Ascertaining Person Behind the Voice Seamlessly

Background

When I transact online today, there is always a need for me to authenticate myself. Be it to see my mail, be it to check my account balance or order a pair of shoes for my son. If the mortar days, you visited an enterprise between a fixed working hours, at a specified location and interacted with a set of people representing the enterprise in person. The only form of authentication would be your signature or your thumb impression; however informally the authentication would be at a deeper level. For one the person representing the enterprise actually got to look at your face, your body language and spot if anything was amiss. The signature or the thumb impression on a piece of paper was more of a formal book keeping exercise, just in case it was required in future to verify a transaction.

As the enterprises broke the barrier so as to allow their customers to do anything anytime, it was welcomed with wide and open arms by everyone. It was convenient; one did not have to travel; did not have to plan to visit during a certain time to do a transaction. But this came with one major problem; how is the person on the other end to be authenticated. It started with choose what ever you want as your password, if one transacted on the web, but very soon went on to put several restriction on what could be your password – can not be a dictionary word, use atleast one number, use capital letter plus a number, atleast 8 digits. All this to make sure no one else impersonated and tried to transact as you. When people questioned, if I was transacting with the enterprise that I want to transact with actually gave raise to two factor authentication and so on. Strong, unambiguous, robust authentication was required because there was no physical presence that was one of the main aspects of a mortar transaction.

As the digital space widened, people presence in the digital space increased. People has to remember several passwords. They had two options, keep the same password everywhere and ride on the risk of lost password would unlock all your digital space or have a different password and stand the risk of forgetting passwords. What if one used something very specific to oneself as the password? Then there would be no situation of a forgotten password because one did not need to remember it anyway. Step in biometrics. Biometrics became popular, when in doubt one popped up a question related to you, like your date of birth or you place of birth or your mothers maiden name – use of biometric was and is still used effectively to retrieve our forgotten password.

I like to Talk

Though there are several digital channels, like, telephone, email, web FAQ and SMS that allow a customer to interact with an enterprise. Some studies indicate that a majority of the customers choose the telephone channel to interact for any customer care support. Especially customers like to speak to the human-agent (see Figure below).

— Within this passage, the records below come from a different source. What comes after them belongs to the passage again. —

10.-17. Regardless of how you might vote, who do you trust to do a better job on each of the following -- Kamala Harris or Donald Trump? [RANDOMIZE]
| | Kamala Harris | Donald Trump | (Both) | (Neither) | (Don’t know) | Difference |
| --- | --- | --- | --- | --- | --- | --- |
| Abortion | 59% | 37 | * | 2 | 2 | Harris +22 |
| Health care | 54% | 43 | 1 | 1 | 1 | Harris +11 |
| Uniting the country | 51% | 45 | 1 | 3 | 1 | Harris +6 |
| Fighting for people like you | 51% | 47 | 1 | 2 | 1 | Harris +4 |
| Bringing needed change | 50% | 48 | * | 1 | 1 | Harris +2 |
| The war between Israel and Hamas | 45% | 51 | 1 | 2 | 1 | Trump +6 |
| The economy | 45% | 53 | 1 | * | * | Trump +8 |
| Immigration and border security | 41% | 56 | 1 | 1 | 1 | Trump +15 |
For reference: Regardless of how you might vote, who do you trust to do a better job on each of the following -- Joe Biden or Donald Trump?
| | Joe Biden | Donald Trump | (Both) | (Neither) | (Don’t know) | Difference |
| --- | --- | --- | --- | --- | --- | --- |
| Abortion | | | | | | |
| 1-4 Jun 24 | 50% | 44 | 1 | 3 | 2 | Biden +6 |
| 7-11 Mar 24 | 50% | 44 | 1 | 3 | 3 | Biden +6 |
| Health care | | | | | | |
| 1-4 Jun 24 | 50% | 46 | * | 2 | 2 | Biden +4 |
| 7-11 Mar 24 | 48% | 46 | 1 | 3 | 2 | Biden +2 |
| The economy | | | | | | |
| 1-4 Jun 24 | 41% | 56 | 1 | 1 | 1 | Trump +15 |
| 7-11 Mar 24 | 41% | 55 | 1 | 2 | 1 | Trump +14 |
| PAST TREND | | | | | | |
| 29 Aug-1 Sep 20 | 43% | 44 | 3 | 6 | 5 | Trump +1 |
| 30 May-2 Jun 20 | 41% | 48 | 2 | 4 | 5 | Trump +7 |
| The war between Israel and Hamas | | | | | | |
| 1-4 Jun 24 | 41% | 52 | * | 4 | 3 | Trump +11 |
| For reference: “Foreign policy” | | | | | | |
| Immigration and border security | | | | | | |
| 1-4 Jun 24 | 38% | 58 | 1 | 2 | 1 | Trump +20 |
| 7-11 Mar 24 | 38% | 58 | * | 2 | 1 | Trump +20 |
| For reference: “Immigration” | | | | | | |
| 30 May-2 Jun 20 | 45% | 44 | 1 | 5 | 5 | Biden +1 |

Figure 1. Customers Like to Speak to the Agent!

Further it has been observed that there is a higher customer satisfaction for a phone based interaction (see Figure 2) compared to other existing interaction channels. While there could be several reasons for this, it is not hard to guess the possible reasons for a higher customer satisfaction in a telephone interaction channel

Telephone channel is more personal,
Telephone channel enables live and real-time interaction with the agent at the other end.
Speech is the most natural mode of communication to sort problems
It is a synchronous transaction
Closest to a face to face interaction.

Figure 2. Customer Satisfaction

When you transact on the telephone two things happen, you are doing your transactions live and in real time and at the same time you are not bodily present with the person serving you. So the person representing the enterprise has to ascertain that you are indeed the person you are claiming to be without actually getting to see you – authentication became very crucial. The telephone channel of communication meant that your voice is the only cue he can sense as he interacts with you.

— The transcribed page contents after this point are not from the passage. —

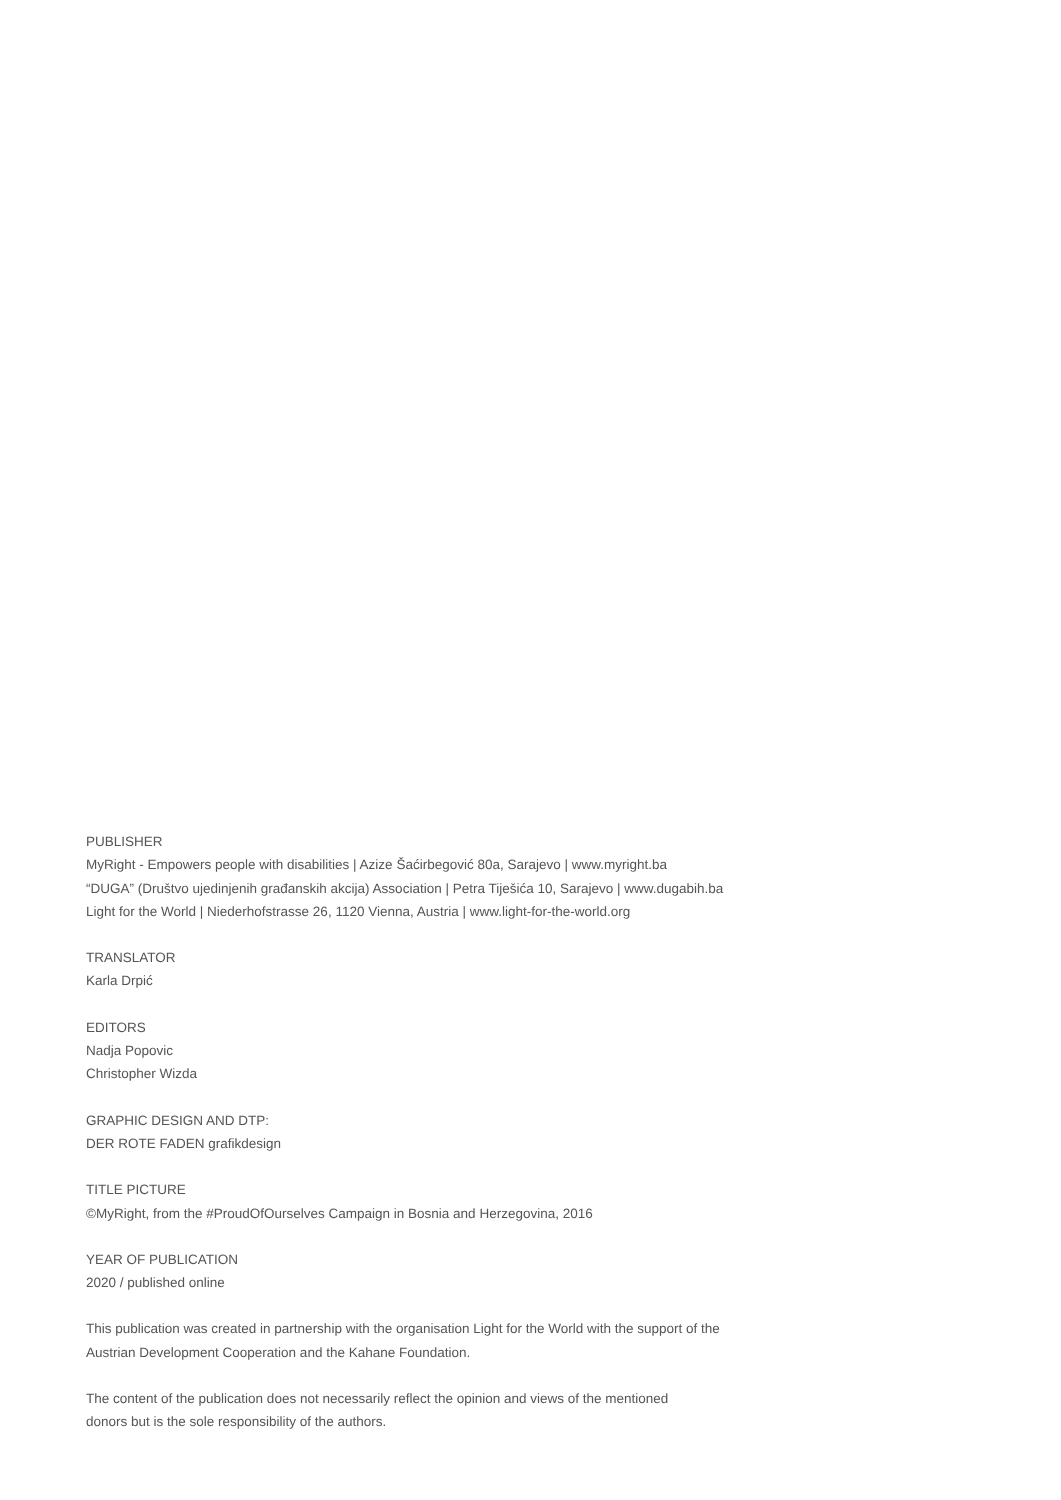PUBLISHER
MyRight - Empowers people with disabilities | Azize Šaćirbegović 80a, Sarajevo | www.myright.ba
“DUGA” (Društvo ujedinjenih građanskih akcija) Association | Petra Tiješića 10, Sarajevo | www.dugabih.ba
Light for the World | Niederhofstrasse 26, 1120 Vienna, Austria | www.light-for-the-world.org
TRANSLATOR
Karla Drpić
EDITORS
Nadja Popovic
Christopher Wizda
GRAPHIC DESIGN AND DTP:
DER ROTE FADEN grafikdesign
TITLE PICTURE
©MyRight, from the #ProudOfOurselves Campaign in Bosnia and Herzegovina, 2016
YEAR OF PUBLICATION
2020 / published online
This publication was created in partnership with the organisation Light for the World with the support of the
Austrian Development Cooperation and the Kahane Foundation.
The content of the publication does not necessarily reflect the opinion and views of the mentioned
donors but is the sole responsibility of the authors.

One of the easiest thing to do, which was done by several enterprises and which continues to be done was to ask for your data of birth, which you either spoke or entered through the DTMF of the telephone keypad. The person on the other side heard your biometric information and compared it with your data that was available with the enterprise to ascertain that you are indeed who you claim to be. While this was good, it was not sufficiently robust, what if people somehow get to know your date of birth and used it to impersonating you to gain access to your information. Additionally, enterprises started looking at technology that allowed their customers to help themselves rather than have them speak to a human agent. The presence of technology and the cost implications probably were the two main reasons to go the self help way.

Help Yourself

Self help allowed you to interact with a machine, except that the machine drove the interaction. Popularly called the IVR based self help systems. “Please choose an option. Press “1” for .. Press “2” for ...” and it responded to key presses; when there was a need to authenticate you it asked you to use the telephone keypad to enter your date of birth in a certain DDMMYY format.

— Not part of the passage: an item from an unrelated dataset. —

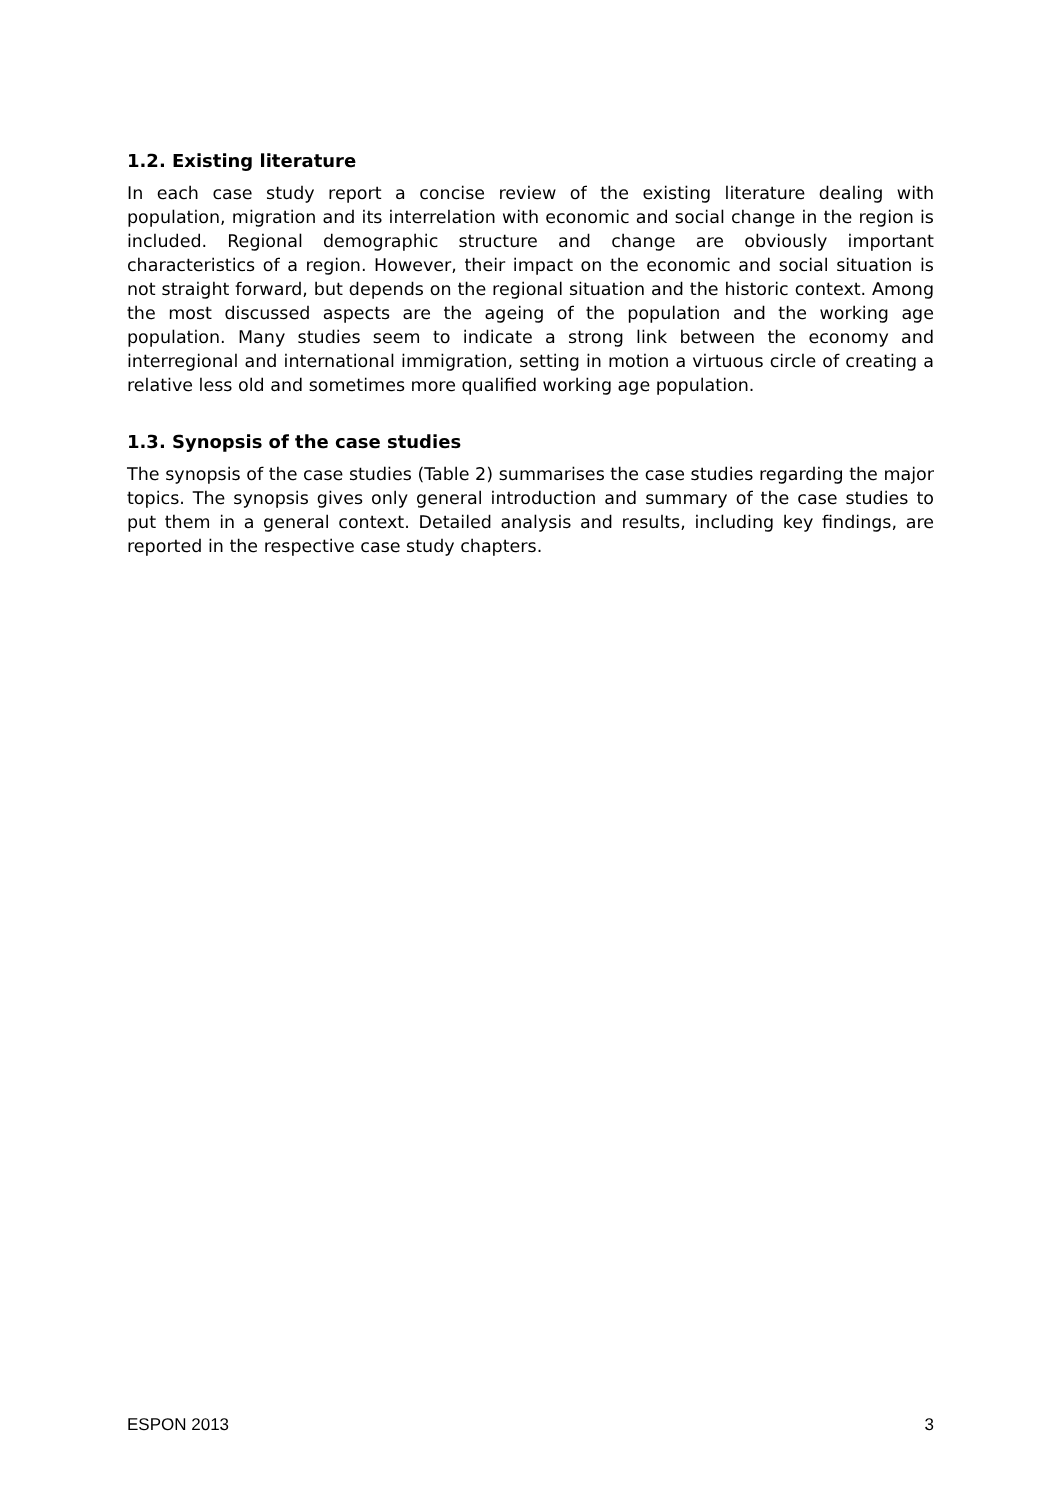1.2. Existing literature
In each case study report a concise review of the existing literature dealing with population, migration and its interrelation with economic and social change in the region is included. Regional demographic structure and change are obviously important characteristics of a region. However, their impact on the economic and social situation is not straight forward, but depends on the regional situation and the historic context. Among the most discussed aspects are the ageing of the population and the working age population. Many studies seem to indicate a strong link between the economy and interregional and international immigration, setting in motion a virtuous circle of creating a relative less old and sometimes more qualified working age population.
1.3. Synopsis of the case studies
The synopsis of the case studies (Table 2) summarises the case studies regarding the major topics. The synopsis gives only general introduction and summary of the case studies to put them in a general context. Detailed analysis and results, including key findings, are reported in the respective case study chapters.
ESPON 2013 3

However this interaction was unreal without a human touch, guess we missed our natural instinct to speak to resolve a problem! Eventually you found that there was a Press “9” or a Press “*” to talk to our customer representative.

What started off from the enterprise perspective to allow you to help yourself and there by lower the cost of having an actual human talk to you failed to take off; when people had to use the self-service because of long wait in the queue to speak to the agent they did so but grudgingly and the customer satisfaction plummeted.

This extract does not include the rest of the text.